The best is yet to come, Sunshine said July 4. The time series showing the Impactor heading towards the comet is only the tip of the iceberg. “The movie is going to get better.”
Just like the simulations
The Deep Impact science team is elated given the success of the Impactor.
“We are all beside ourselves,” Lucy McFadden, Deep Impact science team co-investigator at the University of Maryland, said in an interview. “We did everything we were supposed to do when we plan an experiment.”
McFadden said lab experiments were carried out by researchers, as were computer simulations – all to help formulate the team’s scientific hypotheses about what was likely to be seen when the Impactor collided with Tempel 1.

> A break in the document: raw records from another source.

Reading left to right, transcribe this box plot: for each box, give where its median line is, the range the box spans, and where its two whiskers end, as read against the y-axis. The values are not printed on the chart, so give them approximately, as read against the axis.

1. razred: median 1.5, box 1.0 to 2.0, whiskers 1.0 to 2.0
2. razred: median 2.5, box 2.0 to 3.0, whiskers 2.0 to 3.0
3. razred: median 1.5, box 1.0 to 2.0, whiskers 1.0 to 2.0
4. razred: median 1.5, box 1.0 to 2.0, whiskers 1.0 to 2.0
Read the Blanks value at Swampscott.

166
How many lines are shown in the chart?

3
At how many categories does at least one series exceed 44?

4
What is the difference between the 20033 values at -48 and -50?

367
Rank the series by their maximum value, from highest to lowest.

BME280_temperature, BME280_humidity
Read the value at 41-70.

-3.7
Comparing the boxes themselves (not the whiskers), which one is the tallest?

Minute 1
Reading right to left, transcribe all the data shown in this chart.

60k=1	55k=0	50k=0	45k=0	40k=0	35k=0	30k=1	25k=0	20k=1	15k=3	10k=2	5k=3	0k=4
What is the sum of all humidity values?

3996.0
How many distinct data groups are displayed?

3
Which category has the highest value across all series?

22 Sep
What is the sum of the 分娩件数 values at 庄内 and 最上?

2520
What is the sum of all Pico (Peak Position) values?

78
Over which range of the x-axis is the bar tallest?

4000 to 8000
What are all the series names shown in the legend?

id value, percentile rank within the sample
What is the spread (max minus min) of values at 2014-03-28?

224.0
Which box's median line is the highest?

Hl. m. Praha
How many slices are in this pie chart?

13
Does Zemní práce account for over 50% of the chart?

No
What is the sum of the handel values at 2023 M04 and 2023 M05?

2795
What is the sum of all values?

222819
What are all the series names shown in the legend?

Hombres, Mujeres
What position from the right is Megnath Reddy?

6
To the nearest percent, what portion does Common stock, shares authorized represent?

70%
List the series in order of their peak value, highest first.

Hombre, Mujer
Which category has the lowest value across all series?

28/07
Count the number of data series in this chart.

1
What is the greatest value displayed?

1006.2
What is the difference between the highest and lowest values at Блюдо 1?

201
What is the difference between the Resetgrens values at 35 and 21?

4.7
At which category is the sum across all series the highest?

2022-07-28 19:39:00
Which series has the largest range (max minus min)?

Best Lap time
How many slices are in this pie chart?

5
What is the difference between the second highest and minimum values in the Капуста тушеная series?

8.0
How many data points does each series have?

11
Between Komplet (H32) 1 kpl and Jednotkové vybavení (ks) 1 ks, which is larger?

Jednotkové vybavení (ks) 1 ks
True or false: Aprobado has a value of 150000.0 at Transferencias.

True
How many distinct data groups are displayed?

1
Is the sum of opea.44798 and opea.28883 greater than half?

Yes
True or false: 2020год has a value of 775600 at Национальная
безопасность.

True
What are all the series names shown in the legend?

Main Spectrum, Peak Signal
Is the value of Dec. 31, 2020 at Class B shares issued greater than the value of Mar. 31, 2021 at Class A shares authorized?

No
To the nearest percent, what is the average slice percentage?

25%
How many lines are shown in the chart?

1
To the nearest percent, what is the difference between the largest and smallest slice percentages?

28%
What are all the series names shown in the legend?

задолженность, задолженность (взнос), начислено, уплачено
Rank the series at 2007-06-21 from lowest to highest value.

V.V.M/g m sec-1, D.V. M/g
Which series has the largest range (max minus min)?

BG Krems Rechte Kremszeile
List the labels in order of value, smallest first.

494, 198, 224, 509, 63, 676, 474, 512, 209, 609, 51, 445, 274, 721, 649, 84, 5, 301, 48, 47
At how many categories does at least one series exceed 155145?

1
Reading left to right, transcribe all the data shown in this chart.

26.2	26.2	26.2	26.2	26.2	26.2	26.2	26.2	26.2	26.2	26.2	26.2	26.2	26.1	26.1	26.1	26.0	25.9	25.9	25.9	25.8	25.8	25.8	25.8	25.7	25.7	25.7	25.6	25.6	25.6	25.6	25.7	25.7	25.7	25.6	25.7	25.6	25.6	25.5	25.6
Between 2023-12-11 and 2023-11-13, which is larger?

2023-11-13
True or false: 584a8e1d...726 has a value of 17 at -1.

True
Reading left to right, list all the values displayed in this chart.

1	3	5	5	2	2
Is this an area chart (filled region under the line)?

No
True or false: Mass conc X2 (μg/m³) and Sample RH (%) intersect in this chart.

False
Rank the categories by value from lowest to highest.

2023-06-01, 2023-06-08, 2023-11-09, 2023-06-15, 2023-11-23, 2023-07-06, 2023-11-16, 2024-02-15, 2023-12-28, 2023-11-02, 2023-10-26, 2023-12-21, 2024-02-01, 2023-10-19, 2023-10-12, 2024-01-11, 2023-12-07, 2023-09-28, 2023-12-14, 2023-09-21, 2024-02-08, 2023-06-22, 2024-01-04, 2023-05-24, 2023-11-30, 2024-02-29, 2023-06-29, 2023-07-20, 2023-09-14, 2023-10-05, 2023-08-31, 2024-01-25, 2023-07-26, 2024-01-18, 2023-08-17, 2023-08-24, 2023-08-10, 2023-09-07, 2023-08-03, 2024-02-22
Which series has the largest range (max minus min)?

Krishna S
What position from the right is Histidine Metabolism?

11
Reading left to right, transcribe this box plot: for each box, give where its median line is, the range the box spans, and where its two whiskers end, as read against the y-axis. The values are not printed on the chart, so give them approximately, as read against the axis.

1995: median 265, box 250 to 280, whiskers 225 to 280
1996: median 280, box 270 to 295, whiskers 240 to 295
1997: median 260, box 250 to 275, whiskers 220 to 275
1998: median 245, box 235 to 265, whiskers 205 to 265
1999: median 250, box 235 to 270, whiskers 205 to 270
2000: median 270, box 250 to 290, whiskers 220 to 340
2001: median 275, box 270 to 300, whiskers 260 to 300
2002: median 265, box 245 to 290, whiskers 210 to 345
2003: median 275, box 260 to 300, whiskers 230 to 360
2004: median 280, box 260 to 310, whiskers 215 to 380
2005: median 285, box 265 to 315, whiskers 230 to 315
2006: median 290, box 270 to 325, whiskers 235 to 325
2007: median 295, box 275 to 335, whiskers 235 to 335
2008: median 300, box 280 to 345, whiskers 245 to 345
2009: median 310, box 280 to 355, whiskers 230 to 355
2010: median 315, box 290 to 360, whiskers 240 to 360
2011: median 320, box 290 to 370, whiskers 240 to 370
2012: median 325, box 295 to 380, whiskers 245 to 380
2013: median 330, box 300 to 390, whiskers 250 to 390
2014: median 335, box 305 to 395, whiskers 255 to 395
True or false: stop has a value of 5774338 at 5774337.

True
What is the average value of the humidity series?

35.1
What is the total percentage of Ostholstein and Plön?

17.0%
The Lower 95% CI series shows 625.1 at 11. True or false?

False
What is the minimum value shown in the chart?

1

“We planned our experiment and conducted it. All along we tried not to be too sure of ourselves. So with humility, we thought that something entirely different would actually happen,” McFadden said. “But guess what…it happened almost as one of our models predicted.”
The model that literally hit the mark, McFadden said, was the one where the comet is very porous and gravitationally bound. The Impactor produced a dramatic ejecta curtain that was bound to the comet, she added.
SPACE.com Senior Space Writer Leonard David contributed to this story from Boulder, Colo.